And here is an LSTM in PyTorch – for a full run through and the source code, visit Sequence Model Tutorials in the PyTorch Documentation.

# Source Code from Sequence Model Tutorials in PyTorch Documentation 
import torch
import torch.nn as nn
import torch.nn.functional as F
import torch.optim as optim

torch.manual_seed(1)

# Data preparation
def prepare_sequence(seq, to_ix):
    idxs = [to_ix[w] for w in seq]
    return torch.tensor(idxs, dtype=torch.long)


training_data = [
    # Tags are: DET - determiner; NN - noun; V - verb
    # For example, the word "The" is a determiner
    ("The dog ate the apple".split(), ["DET", "NN", "V", "DET", "NN"]),
    ("Everybody read that book".split(), ["NN", "V", "DET", "NN"])
]
word_to_ix = {}
# For each words-list (sentence) and tags-list in each tuple of training_data
for sent, tags in training_data:
    for word in sent:
        if word not in word_to_ix:  # word has not been assigned an index yet
            word_to_ix[word] = len(word_to_ix)  # Assign each word with a unique 
tag_to_ix = {"DET": 0, "NN": 1, "V": 2}  # Assign each tag with a unique index

# These will usually be more like 32 or 64 dimensional.
# We will keep them small, so we can see how the weights change as we train.
EMBEDDING_DIM = 6
HIDDEN_DIM = 6

# creating the model
class LSTMTagger(nn.Module):

    def __init__(self, embedding_dim, hidden_dim, vocab_size, tagset_size):
        super(LSTMTagger, self).__init__()
        self.hidden_dim = hidden_dim

        self.word_embeddings = nn.Embedding(vocab_size, embedding_dim)

        # The LSTM takes word embeddings as inputs, and outputs hidden states
        # with dimensionality hidden_dim.
        self.lstm = nn.LSTM(embedding_dim, hidden_dim)

        # The linear layer that maps from hidden state space to tag space
        self.hidden2tag = nn.Linear(hidden_dim, tagset_size)

    def forward(self, sentence):
        embeds = self.word_embeddings(sentence)
        lstm_out, _ = self.lstm(embeds.view(len(sentence), 1, -1))
        tag_space = self.hidden2tag(lstm_out.view(len(sentence), -1))
        tag_scores = F.log_softmax(tag_space, dim=1)
        return tag_scores

# training the model 
model = LSTMTagger(EMBEDDING_DIM, HIDDEN_DIM, len(word_to_ix), len(tag_to_ix))
loss_function = nn.NLLLoss()
optimizer = optim.SGD(model.parameters(), lr=0.1)

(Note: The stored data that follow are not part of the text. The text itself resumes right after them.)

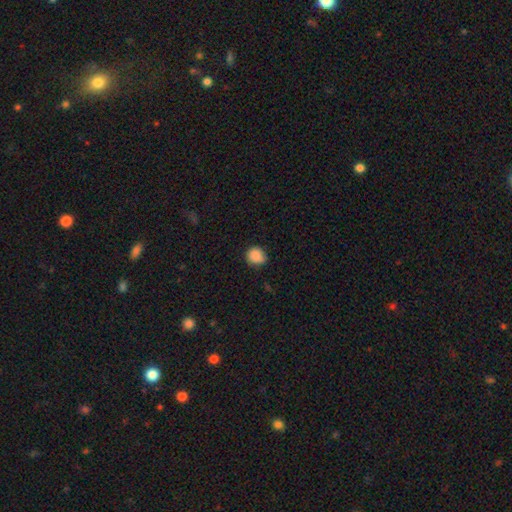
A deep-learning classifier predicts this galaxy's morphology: This appears to be a smooth galaxy with no disk features (87%) that is round (83%). Merging: none (79%).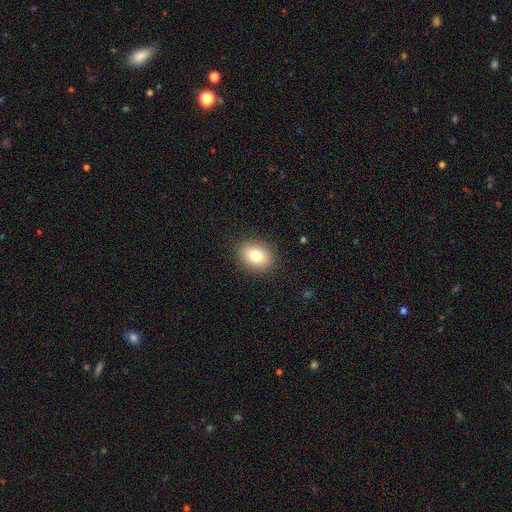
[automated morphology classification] A smooth galaxy with no disk features (79%) that is in between round and cigar-shaped (60%).

Vote fractions:
- Smooth or featured? smooth: 79% / featured or disk: 12% / star or artifact: 9%
- How rounded? in between: 60% / round: 39% / cigar-shaped: 1%
- Merging? none: 88% / minor disturbance: 8% / major disturbance: 3% / merger: 1%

# See what the scores are before training
# Note that element i,j of the output is the score for tag j for word i.
# Here we don't need to train, so the code is wrapped in torch.no_grad()
with torch.no_grad():
    inputs = prepare_sequence(training_data[0][0], word_to_ix)
    tag_scores = model(inputs)
    print(tag_scores)

for epoch in range(300):  # again, normally you would NOT do 300 epochs, it is toy data
    for sentence, tags in training_data:
        # Step 1. Remember that Pytorch accumulates gradients.
        # We need to clear them out before each instance
        model.zero_grad()

        # Step 2. Get our inputs ready for the network, that is, turn them into
        # Tensors of word indices.
        sentence_in = prepare_sequence(sentence, word_to_ix)
        targets = prepare_sequence(tags, tag_to_ix)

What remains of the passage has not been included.